Она обладала исключительным даром: тихим и постоянным спокойствием, настолько необычным для ее лет, она усмиряла самых раздражительных личностей и могла, не произнеся ни слова, одним только присутствием и взглядом, полным терпения, прекращать застольные споры. Где бы она ни сидела, у всех создавалось впечатление, что она может оставаться здесь до конца света. Человек пребывал в уверенности, что он может оставить ее и застать на том же самом месте, когда бы не вздумал вернуться. Это было заметно даже по ее манере курить, а курила она много; даже дым ее сигарет, казалось, вьется куда спокойнее и гармоничнее нашего. Денег у нее не было, как и у нас, но все же у нее оказывалось больше монет, чем у нас. Ее кошелек в форме маленькой сумочки походил на тайную женственную ризницу, полную потаенных выгородок с неожиданными заначками.
На улице, в трамвае или в кафе вряд ли кто обращал на нее внимание – в старом пальто с чересчур длинными рукавами, в серых мешковатых юбках до щиколоток и в полуботинках на низком каблуке. Иногда я, сам невысокого роста, в холодные зимние ночи надевал на нее свой свитер, и она выглядела в нем как в широком шерстяном платье. Словом, самая обыкновенная сараевская девчонка, скромная и незаметная. Но в то время как ее несравненно более красивые ровесницы прикладывали невероятные усилия, чтобы найти парня для вечернего выхода в свет, Веру моментально, стоило ей только захотеть, окружали пять или шесть молодых людей, а она всегда старалась усесться между Бель Ами и мной. Она просто, как бы совершенно случайно, оказывалась у «Двух волов» и заходила, чтобы глянуть, нет ли там кого из наших, да так и оставалась там с нами вплоть до закрытия.
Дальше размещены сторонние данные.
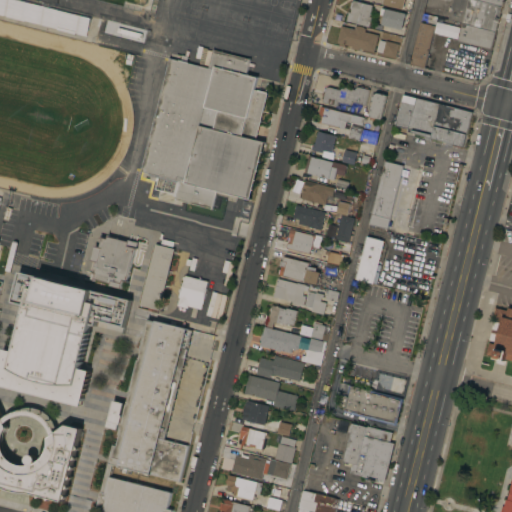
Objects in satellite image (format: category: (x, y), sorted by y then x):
building: (1, 2)
building: (137, 2)
building: (492, 2)
road: (315, 3)
building: (392, 3)
building: (392, 3)
road: (85, 4)
road: (313, 11)
building: (357, 12)
building: (358, 13)
building: (473, 13)
building: (42, 15)
building: (390, 18)
building: (390, 19)
building: (470, 21)
road: (308, 35)
building: (475, 35)
building: (355, 37)
building: (355, 38)
building: (422, 40)
building: (420, 44)
building: (385, 47)
building: (385, 48)
road: (297, 77)
road: (407, 79)
road: (508, 89)
building: (344, 95)
building: (343, 97)
traffic signals: (504, 104)
building: (375, 105)
building: (375, 105)
building: (430, 119)
building: (431, 120)
building: (345, 124)
building: (349, 127)
building: (205, 128)
building: (204, 130)
road: (143, 131)
building: (321, 142)
road: (493, 145)
building: (332, 148)
road: (465, 157)
building: (322, 167)
building: (323, 168)
building: (341, 183)
building: (316, 191)
building: (314, 192)
building: (384, 193)
road: (124, 194)
building: (350, 194)
building: (384, 195)
building: (340, 207)
building: (341, 208)
building: (306, 216)
building: (307, 216)
road: (494, 218)
road: (395, 222)
building: (342, 227)
building: (342, 228)
building: (297, 240)
building: (298, 241)
road: (491, 244)
road: (268, 250)
road: (352, 256)
road: (301, 257)
building: (112, 258)
building: (334, 258)
building: (367, 259)
building: (111, 260)
building: (368, 260)
building: (296, 270)
building: (297, 270)
building: (329, 270)
building: (154, 276)
building: (155, 276)
road: (487, 278)
building: (288, 291)
building: (190, 292)
building: (190, 292)
building: (296, 295)
building: (331, 295)
building: (313, 302)
road: (385, 305)
building: (220, 306)
road: (239, 307)
building: (280, 315)
building: (279, 316)
building: (310, 330)
building: (311, 330)
building: (55, 334)
building: (502, 335)
building: (500, 338)
building: (277, 339)
building: (291, 344)
road: (441, 349)
building: (312, 351)
road: (382, 361)
building: (278, 367)
building: (278, 368)
road: (473, 386)
building: (267, 391)
building: (268, 392)
building: (370, 403)
building: (369, 404)
building: (152, 406)
building: (252, 412)
building: (253, 412)
building: (113, 414)
building: (147, 424)
building: (282, 428)
building: (282, 428)
building: (249, 437)
building: (250, 437)
building: (511, 441)
building: (283, 449)
building: (284, 449)
building: (367, 450)
building: (367, 451)
building: (64, 452)
park: (476, 463)
building: (246, 464)
building: (43, 465)
building: (246, 466)
building: (275, 468)
building: (278, 469)
building: (273, 480)
building: (239, 486)
building: (240, 486)
building: (507, 496)
building: (132, 497)
building: (507, 499)
building: (315, 502)
building: (271, 503)
building: (271, 503)
building: (323, 503)
building: (231, 506)
building: (231, 506)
Влюбленные в иных, недостижимых городских красавиц, которые на манер племенных кобыл прохаживались взад-вперед по Главной улице, колыша соблазнительными телесами и беспрестанно откидывая с лица пряди буйных волос, мы едва замечали Веру, считая ее кем-то вроде товарища женского пола, точнее, гадким утенком, и ничего не замечали, а она все то время, похоже, выбирала между нами двумя, старыми соперниками с самого детства.
Даже лето, когда все с облегчением сбрасывали скучные зимние одежды, почти не меняло ее облика. Полотняные платья неопределенного цвета или слишком длинные маечки с болтающимися рукавами открывали Верины прелести ничуть не больше, чем тяжелое зимнее пальто.